To its credit, Law and Popular Culture integrates more television into its second edition.   The book now incorporates television series as the focal point of two chapters, Ch. 7 (“Law on Television”) (Boston Legal), and Ch. 8 (“The Criminal Justice System”) (Law & Order).  Perhaps in later editions the book will integrate even more television and other media in its analysis of popular culture’s interaction with law, as well as the impact of American popular culture on legal systems throughout the world.

In conclusion, Law and Popular Culture: A Course Book is an outstanding addition to the teaching literature in this burgeoning field, offering a comprehensive yet concise resource for the law school, graduate school, and undergraduate curriculum.  The second edition has improved upon the first.  The book can be used as a primary or secondary source.  I highly recommend the book for any teacher serious about delving into the ever-changing, and increasingly important, field of law and popular culture.


Endnotes

[1] www.afi.com/100years/handv.aspx

[2] See William H. Simon, “Moral Pluck: Legal Ethics in Popular Culture,” 101 Columbia Law Review 421 (2001)

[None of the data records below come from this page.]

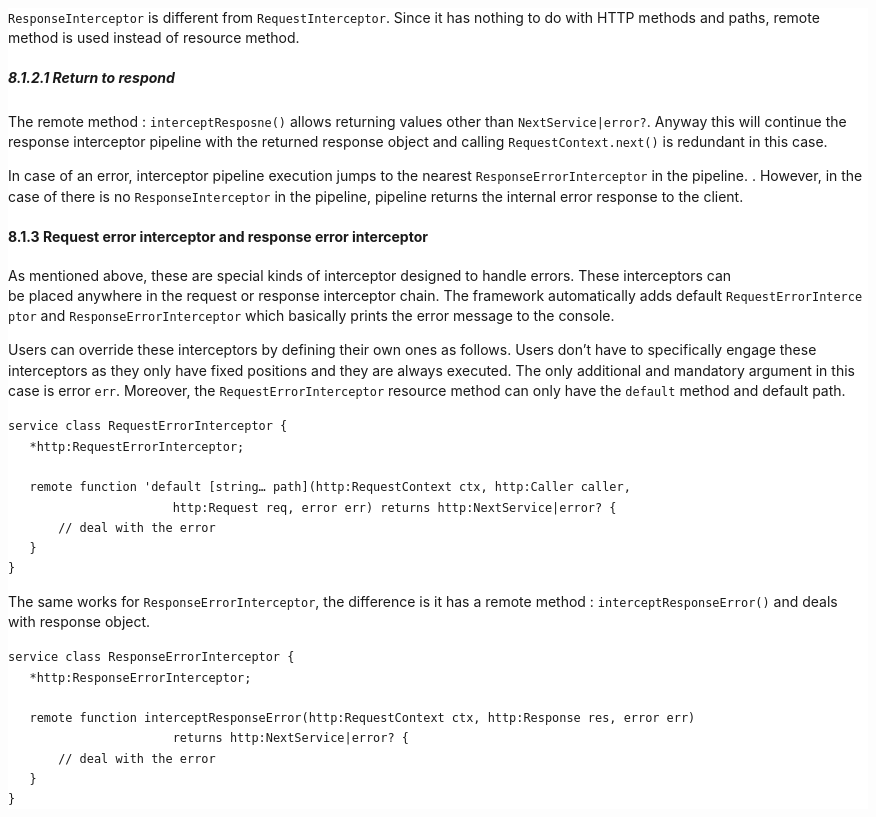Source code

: `ResponseInterceptor` is different from `RequestInterceptor`. Since it has nothing to do with HTTP methods and paths, 
remote method is used instead of resource method.

##### 8.1.2.1 Return to respond
The remote method : `interceptResposne()` allows returning values other than `NextService|error?`. Anyway this will
continue the response interceptor pipeline with the returned response object and calling `RequestContext.next()` is
redundant in this case.

In case of an error, interceptor pipeline execution jumps to the nearest `ResponseErrorInterceptor` in the 
pipeline. . However, in the case of there is no `ResponseInterceptor` in the pipeline, pipeline returns the internal 
error response to the client.

#### 8.1.3 Request error interceptor and response error interceptor 
As mentioned above, these are special kinds of interceptor designed to handle errors. These interceptors can  
be placed anywhere in the request or response interceptor chain. The framework automatically adds default 
`RequestErrorInterceptor` and `ResponseErrorInterceptor` which basically prints the error message to the console.

Users can override these interceptors by defining their own ones as follows. Users don’t have to specifically engage 
these interceptors as they only have fixed positions and they are always executed. The only additional and mandatory 
argument in this case is error `err`. Moreover, the `RequestErrorInterceptor` resource method can only have
the `default` method and default path.

```ballerina
service class RequestErrorInterceptor {
   *http:RequestErrorInterceptor;
 
   remote function 'default [string… path](http:RequestContext ctx, http:Caller caller,
                       http:Request req, error err) returns http:NextService|error? {
       // deal with the error
   }
}
```

The same works for `ResponseErrorInterceptor`, the difference is it has a remote method : `interceptResponseError()`
and deals with response object.

```ballerina
service class ResponseErrorInterceptor {
   *http:ResponseErrorInterceptor;
 
   remote function interceptResponseError(http:RequestContext ctx, http:Response res, error err) 
                       returns http:NextService|error? {
       // deal with the error
   }
}
```
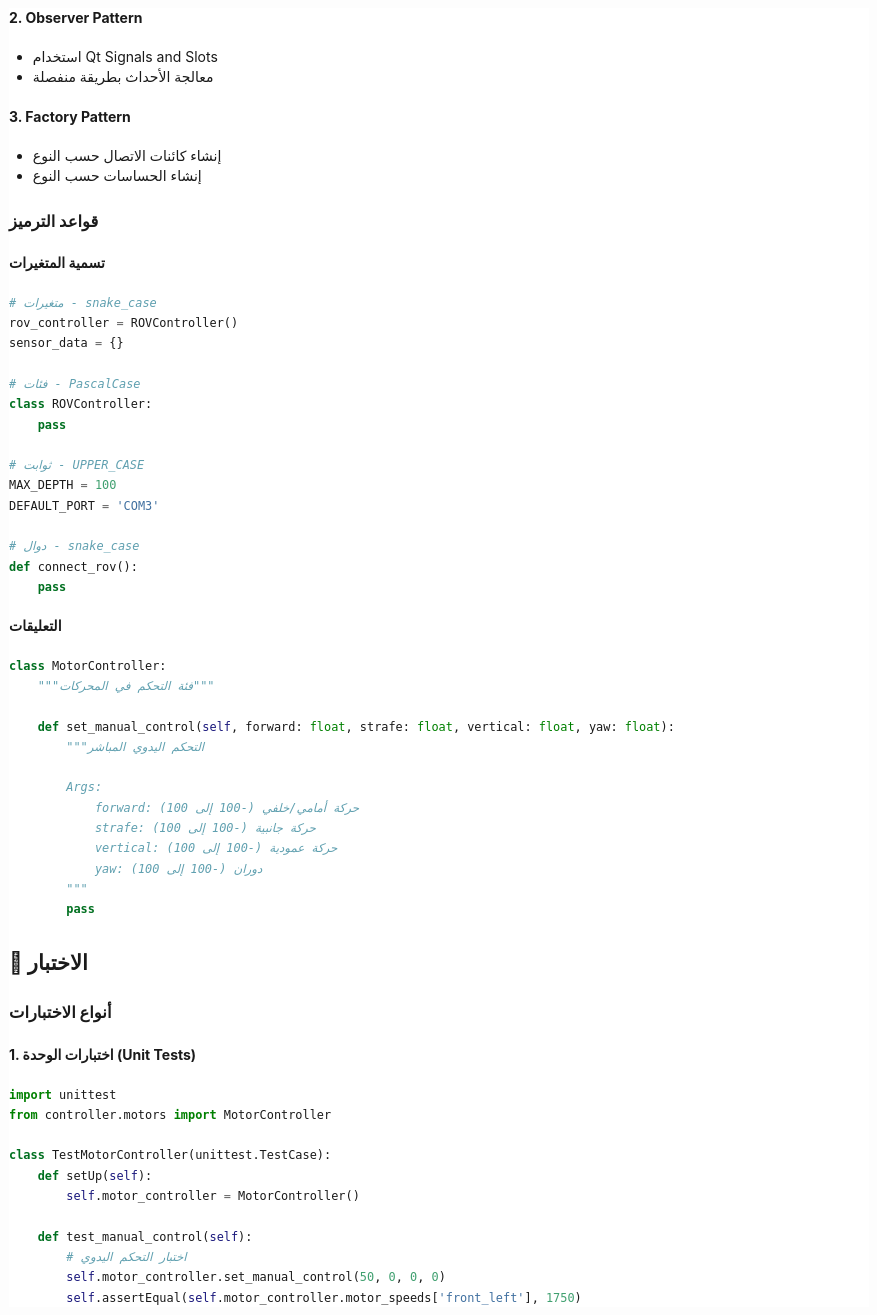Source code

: #### 2. Observer Pattern
- استخدام Qt Signals and Slots
- معالجة الأحداث بطريقة منفصلة

#### 3. Factory Pattern
- إنشاء كائنات الاتصال حسب النوع
- إنشاء الحساسات حسب النوع

### قواعد الترميز

#### تسمية المتغيرات
```python
# متغيرات - snake_case
rov_controller = ROVController()
sensor_data = {}

# فئات - PascalCase
class ROVController:
    pass

# ثوابت - UPPER_CASE
MAX_DEPTH = 100
DEFAULT_PORT = 'COM3'

# دوال - snake_case
def connect_rov():
    pass
```

#### التعليقات
```python
class MotorController:
    """فئة التحكم في المحركات"""
    
    def set_manual_control(self, forward: float, strafe: float, vertical: float, yaw: float):
        """التحكم اليدوي المباشر
        
        Args:
            forward: حركة أمامي/خلفي (-100 إلى 100)
            strafe: حركة جانبية (-100 إلى 100)  
            vertical: حركة عمودية (-100 إلى 100)
            yaw: دوران (-100 إلى 100)
        """
        pass
```

## 🧪 الاختبار

### أنواع الاختبارات

#### 1. اختبارات الوحدة (Unit Tests)
```python
import unittest
from controller.motors import MotorController

class TestMotorController(unittest.TestCase):
    def setUp(self):
        self.motor_controller = MotorController()
    
    def test_manual_control(self):
        # اختبار التحكم اليدوي
        self.motor_controller.set_manual_control(50, 0, 0, 0)
        self.assertEqual(self.motor_controller.motor_speeds['front_left'], 1750)
```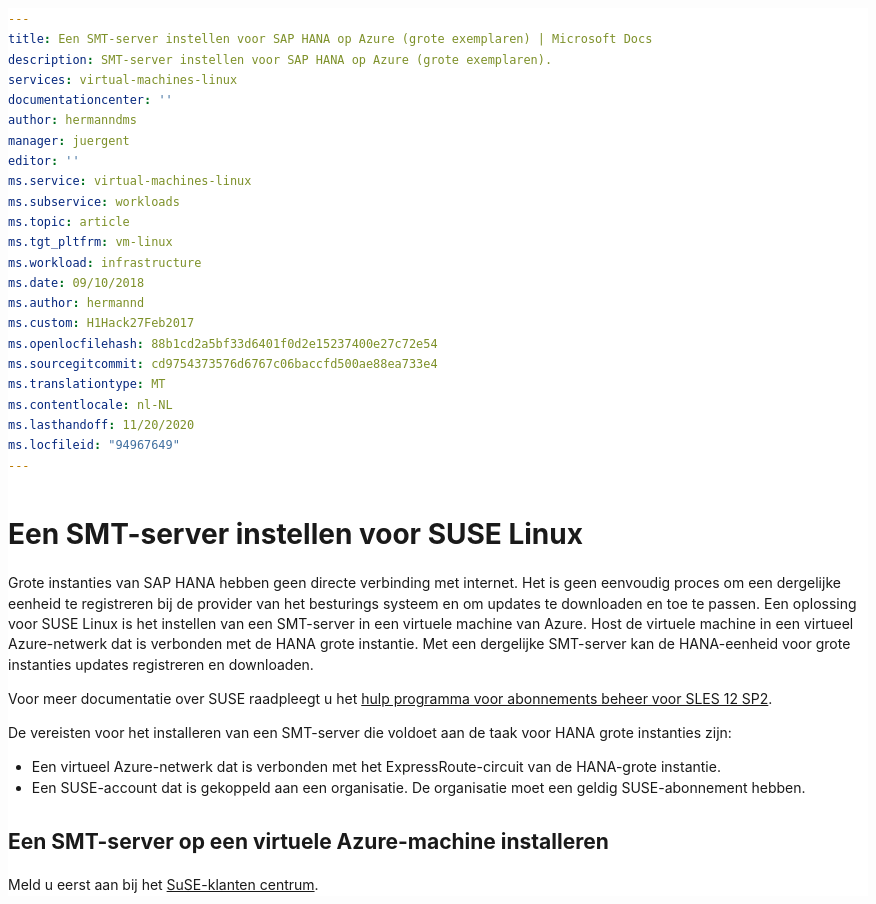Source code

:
 ```yaml
---
title: Een SMT-server instellen voor SAP HANA op Azure (grote exemplaren) | Microsoft Docs
description: SMT-server instellen voor SAP HANA op Azure (grote exemplaren).
services: virtual-machines-linux
documentationcenter: ''
author: hermanndms
manager: juergent
editor: ''
ms.service: virtual-machines-linux
ms.subservice: workloads
ms.topic: article
ms.tgt_pltfrm: vm-linux
ms.workload: infrastructure
ms.date: 09/10/2018
ms.author: hermannd
ms.custom: H1Hack27Feb2017
ms.openlocfilehash: 88b1cd2a5bf33d6401f0d2e15237400e27c72e54
ms.sourcegitcommit: cd9754373576d6767c06baccfd500ae88ea733e4
ms.translationtype: MT
ms.contentlocale: nl-NL
ms.lasthandoff: 11/20/2020
ms.locfileid: "94967649"
---
```

# <a name="set-up-smt-server-for-suse-linux"></a>Een SMT-server instellen voor SUSE Linux
Grote instanties van SAP HANA hebben geen directe verbinding met internet. Het is geen eenvoudig proces om een dergelijke eenheid te registreren bij de provider van het besturings systeem en om updates te downloaden en toe te passen. Een oplossing voor SUSE Linux is het instellen van een SMT-server in een virtuele machine van Azure. Host de virtuele machine in een virtueel Azure-netwerk dat is verbonden met de HANA grote instantie. Met een dergelijke SMT-server kan de HANA-eenheid voor grote instanties updates registreren en downloaden. 

Voor meer documentatie over SUSE raadpleegt u het [hulp programma voor abonnements beheer voor SLES 12 SP2](https://www.suse.com/documentation/sles-12/pdfdoc/book_smt/book_smt.pdf). 

De vereisten voor het installeren van een SMT-server die voldoet aan de taak voor HANA grote instanties zijn:

- Een virtueel Azure-netwerk dat is verbonden met het ExpressRoute-circuit van de HANA-grote instantie.
- Een SUSE-account dat is gekoppeld aan een organisatie. De organisatie moet een geldig SUSE-abonnement hebben.

## <a name="install-smt-server-on-an-azure-virtual-machine"></a>Een SMT-server op een virtuele Azure-machine installeren

Meld u eerst aan bij het [SuSE-klanten centrum](https://scc.suse.com/).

[3] See Tyler Alper, Anthony G. Amsterdam, et al., “Stories Told and Untold:  Lawyering Theory Analysis of the First Rodney King Assault Trial,” 12 Clinical Law Review 1, 51 (2005).

[4] See Jerome Frank, “Why Not a Clinical Lawyer-School?”, 81 University of Pennsylvania Law Review 907 (1933)

[5] Id.

[6] For a fuller discussion of my recommendations, see Donald Papy, More Media and More Countries:  New Approaches to Teaching Law and Popular Culture,” in Michael Asimow, Kathryn Brown, and David Ray Papke (eds.) Law and Popular Culture:  International Perspectives (Cambridge Scholars Publishing, 2014), 369-381.